How Much Is a Steroid Injection for a Keloid?

Keloids are raised, firm growths that extend beyond the original wound boundaries. They can cause cosmetic distress, as well as symptoms like itching, tenderness, and sometimes restricted movement. Intralesional corticosteroid injection (ILI) is considered the first-line and most common non-surgical approach to flattening these scars. Understanding the financial implications of this treatment, particularly the cost of a single injection and the total expense of a full treatment course, is necessary for those considering therapy.

What Intralesional Corticosteroid Injections Do

The injection procedure involves a quick, targeted delivery of medication directly into the dense, fibrous tissue of the keloid. The corticosteroid most frequently used is Triamcinolone Acetonide (TAC), which is a potent anti-inflammatory and anti-proliferative agent. TAC suppresses the inflammation that fuels scar growth and inhibits the activity of fibroblasts, which are the cells responsible for producing excess collagen.

The medication also promotes the breakdown of existing scar tissue by increasing the local production of collagenase, an enzyme that degrades collagen. By inducing vasoconstriction, or the narrowing of blood vessels, TAC reduces the blood supply to the keloid, diminishing the growth factors and nutrients that sustain the scar. The injection is administered directly into the lesion, ensuring high concentrations of the drug reach the target tissue with minimal systemic exposure.

The Estimated Cost of a Single Injection Session

The out-of-pocket cost for a single intralesional corticosteroid injection session for a keloid typically falls within a range of $100 to $300. This price represents the fee for the service, combining the provider’s administration fee and the cost of the drug. The injectable corticosteroid is a relatively inexpensive generic drug, meaning the bulk of the cost is usually related to the medical procedure and overhead.

Costs can vary significantly depending on the clinical setting where the injection is performed. A session at a community clinic or a primary care physician’s office may be closer to the lower end of the spectrum. Conversely, receiving the injection from a specialized, board-certified dermatologist or plastic surgeon in a high-cost metropolitan area often results in prices approaching or exceeding the $300 mark. For billing purposes, the procedure is generally itemized using CPT code 11900 for up to seven lesions, or CPT code 11901 if more than seven lesions are treated in the session.

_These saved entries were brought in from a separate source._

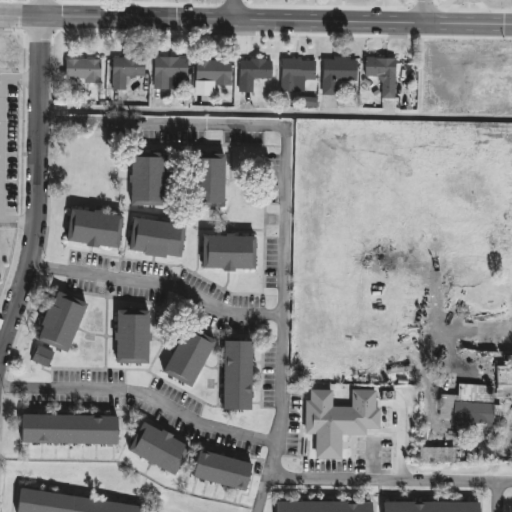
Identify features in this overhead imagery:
road: (43, 8)
road: (236, 10)
road: (428, 12)
road: (21, 15)
road: (277, 19)
building: (84, 68)
building: (126, 69)
building: (382, 69)
building: (86, 70)
building: (170, 70)
building: (215, 70)
building: (254, 70)
building: (129, 71)
building: (296, 71)
building: (172, 72)
building: (216, 72)
building: (256, 72)
building: (338, 72)
building: (341, 73)
building: (299, 74)
building: (386, 74)
road: (276, 110)
road: (292, 164)
building: (148, 176)
building: (150, 178)
building: (210, 178)
building: (215, 179)
road: (39, 195)
building: (94, 225)
building: (97, 228)
building: (158, 235)
building: (159, 238)
building: (229, 249)
building: (231, 252)
road: (161, 286)
building: (61, 319)
building: (64, 321)
road: (502, 327)
building: (133, 334)
building: (135, 336)
building: (189, 354)
building: (44, 357)
building: (191, 357)
building: (238, 373)
building: (240, 375)
building: (504, 380)
road: (143, 398)
building: (470, 404)
building: (471, 404)
building: (343, 409)
building: (344, 410)
building: (69, 427)
building: (72, 429)
building: (158, 446)
building: (160, 448)
building: (438, 454)
road: (272, 464)
building: (223, 468)
building: (225, 470)
road: (389, 485)
road: (264, 495)
road: (500, 499)
building: (69, 502)
building: (68, 503)
building: (325, 506)
building: (326, 506)
building: (432, 506)
building: (434, 506)
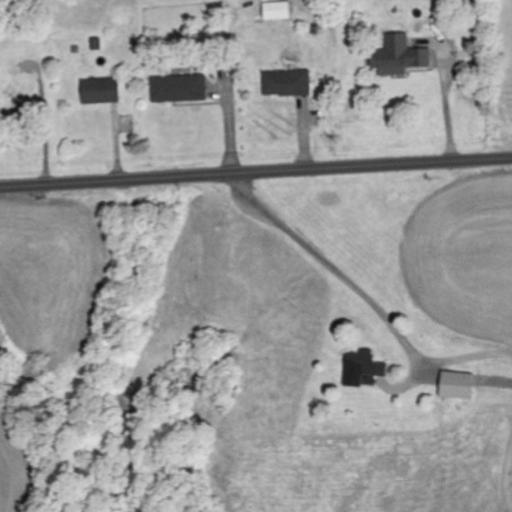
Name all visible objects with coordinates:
building: (278, 11)
building: (400, 57)
building: (288, 84)
building: (180, 89)
building: (101, 91)
road: (256, 170)
road: (327, 261)
building: (363, 368)
building: (457, 386)
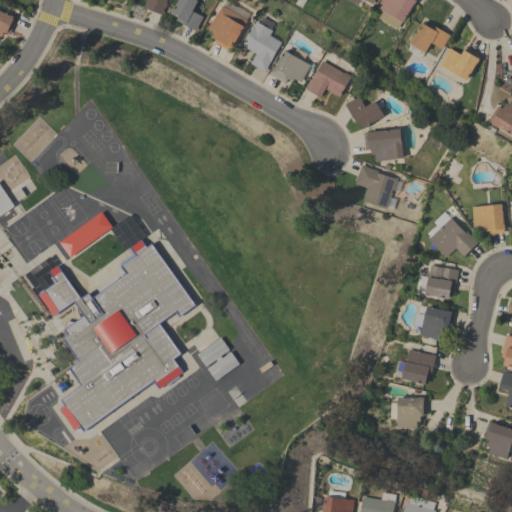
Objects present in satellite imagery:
building: (358, 1)
building: (359, 1)
building: (153, 5)
building: (154, 5)
building: (395, 9)
building: (393, 11)
road: (477, 11)
building: (185, 13)
building: (186, 13)
building: (3, 22)
building: (6, 22)
building: (227, 24)
building: (224, 26)
building: (426, 38)
building: (427, 38)
building: (260, 43)
building: (260, 43)
road: (32, 47)
building: (459, 62)
building: (459, 62)
building: (290, 66)
road: (201, 67)
building: (288, 67)
road: (491, 67)
building: (510, 69)
building: (510, 71)
building: (326, 80)
building: (327, 80)
building: (363, 111)
building: (363, 112)
building: (503, 117)
building: (503, 117)
building: (41, 119)
building: (130, 130)
building: (383, 143)
building: (384, 144)
building: (377, 186)
building: (376, 187)
building: (4, 201)
building: (4, 201)
building: (190, 215)
building: (487, 217)
building: (488, 218)
building: (511, 219)
park: (37, 230)
building: (84, 234)
building: (84, 236)
building: (448, 236)
building: (449, 236)
building: (439, 280)
building: (437, 282)
building: (249, 299)
road: (483, 312)
building: (508, 312)
building: (509, 312)
building: (432, 321)
building: (433, 323)
building: (115, 327)
building: (118, 333)
parking lot: (3, 348)
building: (506, 350)
building: (211, 351)
building: (212, 351)
building: (507, 351)
road: (17, 361)
building: (221, 365)
building: (222, 365)
building: (416, 366)
building: (416, 366)
building: (506, 386)
building: (283, 387)
building: (506, 387)
building: (408, 410)
building: (408, 411)
building: (497, 439)
building: (498, 439)
road: (31, 483)
park: (15, 497)
road: (25, 499)
parking lot: (12, 503)
building: (336, 503)
building: (376, 503)
building: (377, 503)
building: (336, 504)
building: (416, 505)
building: (412, 508)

Variables That Determine the Total Treatment Price

The total price of keloid treatment is multiplicative and depends on several patient-specific variables. Keloid treatment is rarely a one-time event, typically requiring a series of injections to achieve significant flattening and symptom relief. Most treatment protocols involve multiple sessions, often ranging from three to eight injections spaced approximately four to eight weeks apart. This frequency means that a single session’s fee must be multiplied by the total number of visits required over several months.

The size and overall number of keloids also directly influence the cost per session. Larger keloids or those with a greater volume of scar tissue require a higher volume of the corticosteroid, which can increase the medication component of the bill. Furthermore, a patient with multiple keloids will trigger the use of the higher-level CPT code (11901), impacting the per-session charge. The expertise of the medical professional is another factor; specialists like dermatologists or plastic surgeons may charge more for their specialized knowledge compared to a general practitioner.

Navigating Insurance Coverage and Patient Responsibility

Navigating insurance coverage for keloid treatment can be complex, as the difference between a medical necessity and a cosmetic procedure dictates coverage. Treatment is generally covered when the keloid causes pain, itching, or restricts movement around a joint. If the treatment is sought purely for aesthetic improvement without accompanying physical symptoms, the insurance company is likely to classify it as cosmetic and deny coverage.

Patients are responsible for understanding their health plan’s specific policies and confirming whether the CPT codes 11900 or 11901 are covered under their benefits. Even with coverage, the patient will still be financially responsible for standard out-of-pocket costs such as co-pays, co-insurance, and meeting their annual deductible. It is advisable to contact the insurance provider prior to beginning a multi-session treatment plan to obtain a pre-authorization and a clear estimate of the expected patient responsibility.